# EC-1118 vs. Bourgovin RC 212 yeast for big red wines



## Bartman

Almost all kits come standard with EC-1118 for a number of reasons, but I am wondering if RC 212 wouldn't be a better choice for someone who likes full-bodied, high-tannin, oaky red wines. With fresh grapes, I generally use RC 212, but am wondering if there is any reason not to swap out the EC-1118 for RC 212 in red kits that I make in the future. I haven't had any problems with stuck fermentations (which is EC-1118's greatest advantage), and I am not concerned about getting the ABV over 16% (!).

So are there any disadvantages or risks of using RC 212 in lieu of EC-1118 that I am not aware of? Thanks,


----------



## ibglowin

None that I know of. Some kits this past year had RC212 included so its not a big risk to use it. Just make sure to watch it and care for it like you normally would do.


----------



## cpfan

Bart:

For me, it depends on which brand of kits that you are asking about. To the best of my knowledge, RJ Spagnols only includes EC-1118 in their kits, so I might think about swapping out the yeast in their better kits. Winexpert includes quite a variety of yeasts in their kits, so I would be less inclined to change the yeast in one of their kits. Vineco includes EC-1118 in most of their kits, but includes RC-212 in some of their better reds, so I would tend to go with their choice. Other manufacturers, I have little or no experience with.

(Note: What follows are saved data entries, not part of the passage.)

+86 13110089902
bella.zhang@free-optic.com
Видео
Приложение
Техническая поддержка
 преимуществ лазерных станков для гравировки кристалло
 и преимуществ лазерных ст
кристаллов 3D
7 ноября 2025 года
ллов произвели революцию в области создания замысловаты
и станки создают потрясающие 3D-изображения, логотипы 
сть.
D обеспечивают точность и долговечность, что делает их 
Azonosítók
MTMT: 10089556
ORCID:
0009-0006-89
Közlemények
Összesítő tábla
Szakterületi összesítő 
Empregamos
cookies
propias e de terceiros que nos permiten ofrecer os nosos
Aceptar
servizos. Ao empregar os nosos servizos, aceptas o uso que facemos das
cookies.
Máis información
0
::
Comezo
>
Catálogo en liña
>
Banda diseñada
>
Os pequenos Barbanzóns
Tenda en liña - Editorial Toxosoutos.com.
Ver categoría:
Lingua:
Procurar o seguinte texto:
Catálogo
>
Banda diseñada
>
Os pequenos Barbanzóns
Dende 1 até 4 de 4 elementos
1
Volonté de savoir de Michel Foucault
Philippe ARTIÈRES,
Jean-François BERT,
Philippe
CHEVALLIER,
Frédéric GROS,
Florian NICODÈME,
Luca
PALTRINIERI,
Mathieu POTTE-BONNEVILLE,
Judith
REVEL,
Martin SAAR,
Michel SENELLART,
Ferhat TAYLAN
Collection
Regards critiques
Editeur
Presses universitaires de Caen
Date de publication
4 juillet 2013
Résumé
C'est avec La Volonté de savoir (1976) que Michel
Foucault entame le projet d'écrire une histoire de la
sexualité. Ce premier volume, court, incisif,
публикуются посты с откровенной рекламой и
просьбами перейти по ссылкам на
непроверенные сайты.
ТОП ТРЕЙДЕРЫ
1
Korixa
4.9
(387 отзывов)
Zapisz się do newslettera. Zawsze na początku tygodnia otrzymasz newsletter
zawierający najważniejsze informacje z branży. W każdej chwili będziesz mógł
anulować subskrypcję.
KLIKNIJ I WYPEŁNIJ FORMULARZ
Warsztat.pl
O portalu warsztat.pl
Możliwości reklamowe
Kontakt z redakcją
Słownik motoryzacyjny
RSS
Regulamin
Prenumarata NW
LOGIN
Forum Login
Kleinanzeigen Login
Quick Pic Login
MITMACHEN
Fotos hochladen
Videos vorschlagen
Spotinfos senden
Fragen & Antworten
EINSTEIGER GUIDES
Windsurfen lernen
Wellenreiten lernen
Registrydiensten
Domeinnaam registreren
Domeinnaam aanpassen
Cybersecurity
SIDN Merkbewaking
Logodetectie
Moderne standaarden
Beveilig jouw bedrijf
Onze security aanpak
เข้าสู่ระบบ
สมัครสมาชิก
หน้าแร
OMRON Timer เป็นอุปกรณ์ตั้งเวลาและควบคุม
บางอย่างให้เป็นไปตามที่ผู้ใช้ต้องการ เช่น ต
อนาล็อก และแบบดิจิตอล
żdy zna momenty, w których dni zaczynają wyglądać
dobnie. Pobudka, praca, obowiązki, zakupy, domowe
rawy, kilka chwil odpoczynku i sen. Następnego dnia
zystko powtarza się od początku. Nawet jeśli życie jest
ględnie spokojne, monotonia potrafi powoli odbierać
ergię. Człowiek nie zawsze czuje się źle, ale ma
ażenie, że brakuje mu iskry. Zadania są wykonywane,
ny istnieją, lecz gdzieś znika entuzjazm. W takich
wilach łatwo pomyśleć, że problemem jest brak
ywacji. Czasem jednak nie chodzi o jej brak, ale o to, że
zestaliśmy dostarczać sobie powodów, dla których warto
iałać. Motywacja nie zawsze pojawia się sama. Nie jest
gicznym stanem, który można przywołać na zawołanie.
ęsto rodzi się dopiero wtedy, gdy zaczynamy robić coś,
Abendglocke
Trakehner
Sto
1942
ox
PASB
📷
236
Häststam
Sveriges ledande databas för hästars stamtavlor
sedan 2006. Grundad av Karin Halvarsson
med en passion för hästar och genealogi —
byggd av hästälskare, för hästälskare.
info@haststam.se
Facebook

I would not swap the yeast in the lower end kits that are mostly or all concentrate.

Steve


----------



## JohnT

RC212 yeast is my preferred strain. 

So much of the character of wine is determined by the yeast used.

EC-1118 is more of a champagne "super-yeast". It is rather vigorous and strong, allowing for APVs upwards of 18%. Perfect for situations of stuck fermentation, carbonation, and high alcohal environs. EC-1118 was originally harvested from champagne fermentors in France.

RC-212 is mostly intended for red wines. If imparts structure and character to a classic style "big red". RC-212 was originally harvested from fermentors in Burgandy France.

In my opinion, use the right tool for the right job. EC-1118 is a bit of a bull in ae china shop. If you have a concern over complete fermentation (if you are going for a high sugar/hi alcohal environment) then use ec-1118. In most other cases (for red wine), I prefer to use RC-212.


----------



## rjb222

I just came from a meeting with RJSpagnols. We had a discussion about yeast in the kits and using a starter opposed to sprinkling the yeast. The new head vintner for RJS told us she has plans of introducing some new yeasts into certain wines in the near further no date given. She also stated that EC-1118 is used in their kits currently is it is considered a yeast that is capable of finishing the job no matter what. RC 212 and others not so much many other yeasts need to be monitored and steps taken right away when signs of yeast stress show. This takes some knowledge and practice and is easy to with some experience. Manufactures however set up kits for the first time brewer so EC 1118 gets the nod. RJS does not say not to substitute yeast in their kits you can change the profile of a wine very easily by doing this. Just keep a close watch on the ferment and have fun.You will void the warranty on the kit. Any one that makes kit wines regularly should not have an issue with this and will make a wine that suits the profile they want.


----------